Somehow that didn't sound completely even.
"Where's Manfred?" he asked, suddenly, as if someone had poked him with a needle.
"Gosh, I don't know. He told me to call him if I needed him. He didn't say where he was going or what he was going to do when he got there. "
"He really has a crush on you. "
"Yeah, I know. "
"How about it? If I was to vanish, would you take up with the Pierced Wonder?"
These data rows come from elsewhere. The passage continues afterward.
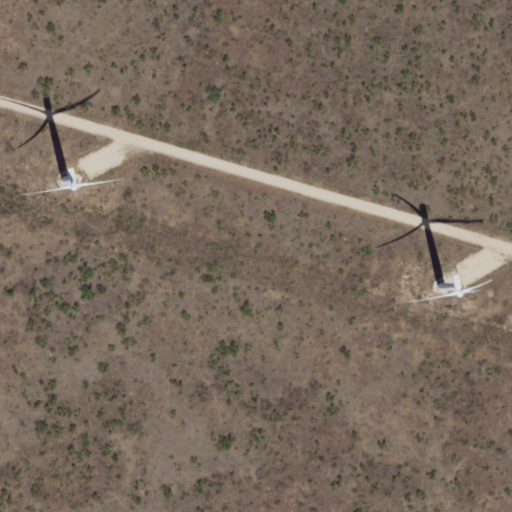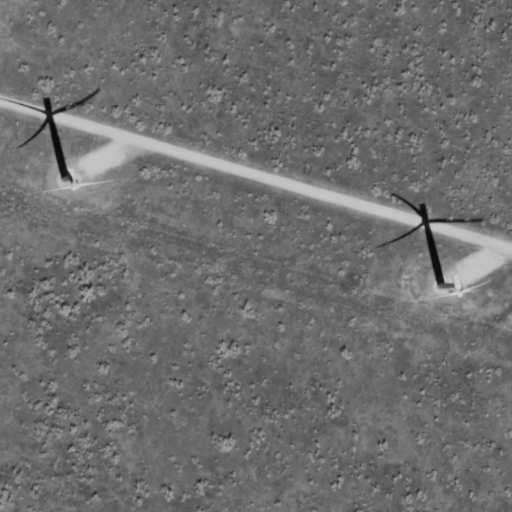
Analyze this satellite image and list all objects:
wind turbine: (58, 165)
wind turbine: (423, 322)
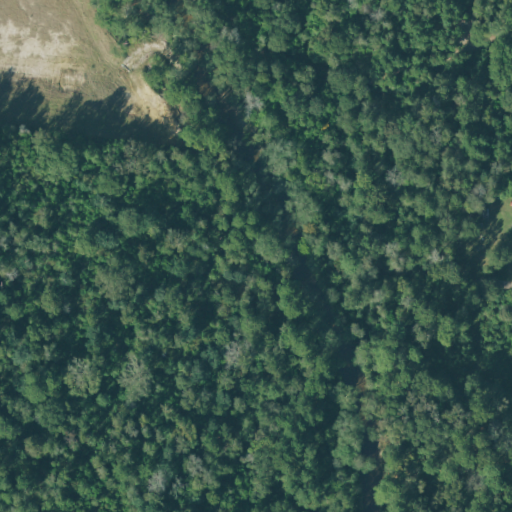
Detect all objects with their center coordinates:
road: (499, 201)
river: (295, 234)
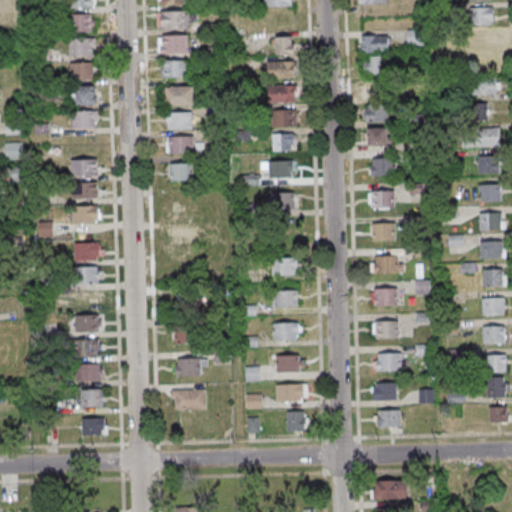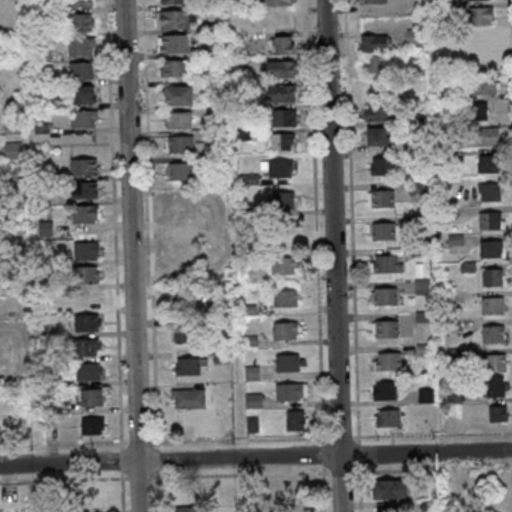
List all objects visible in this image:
building: (173, 1)
building: (371, 1)
building: (278, 3)
building: (80, 4)
building: (482, 16)
building: (175, 19)
building: (80, 24)
building: (415, 37)
building: (483, 41)
building: (374, 42)
building: (173, 43)
building: (284, 44)
building: (81, 47)
building: (374, 64)
building: (174, 68)
building: (280, 69)
building: (81, 71)
building: (483, 86)
building: (483, 86)
building: (373, 88)
building: (285, 93)
building: (84, 95)
building: (179, 95)
building: (479, 111)
building: (377, 113)
building: (89, 118)
building: (285, 118)
building: (178, 120)
building: (377, 136)
building: (481, 137)
building: (282, 141)
building: (179, 145)
building: (13, 150)
building: (489, 163)
building: (491, 165)
building: (383, 166)
building: (83, 167)
building: (282, 168)
building: (180, 172)
building: (84, 190)
building: (490, 192)
building: (493, 193)
building: (382, 198)
building: (283, 200)
building: (186, 205)
building: (86, 214)
building: (491, 220)
building: (493, 222)
building: (46, 228)
building: (285, 230)
building: (383, 231)
building: (183, 237)
building: (493, 248)
building: (88, 250)
building: (494, 250)
road: (132, 255)
road: (334, 255)
building: (387, 263)
building: (284, 266)
building: (183, 270)
building: (88, 274)
building: (494, 277)
building: (496, 278)
building: (386, 296)
building: (89, 298)
building: (287, 298)
building: (181, 302)
building: (493, 305)
building: (495, 307)
building: (89, 323)
building: (386, 329)
building: (287, 330)
building: (183, 334)
building: (494, 334)
building: (496, 335)
building: (90, 347)
building: (221, 355)
building: (390, 361)
building: (290, 362)
building: (496, 362)
building: (498, 364)
building: (189, 366)
building: (89, 371)
building: (252, 373)
building: (497, 386)
building: (385, 390)
building: (292, 391)
building: (92, 397)
building: (189, 398)
building: (253, 400)
building: (499, 414)
building: (388, 418)
building: (296, 419)
building: (94, 426)
road: (256, 459)
building: (390, 488)
building: (190, 509)
building: (389, 509)
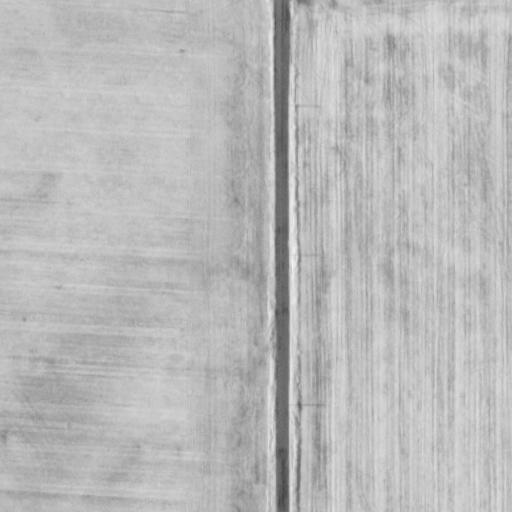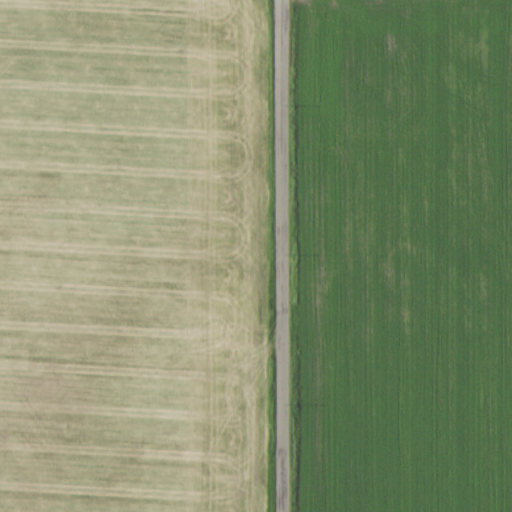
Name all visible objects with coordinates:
road: (288, 256)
He said that in a teasing voice, but he wanted a reply. I wasn't foolish enough to actually ponder the question and answer it seriously. "Are you kidding? That'd be like having hamburger after having steak," I said loyally. I admitted to myself that there were days when I sure craved a hamburger, and I didn't doubt there would be times when Tolliver eyed other women with appreciation. If he could just keep that urge to the eyeing level, I could do the same. I knew who I loved.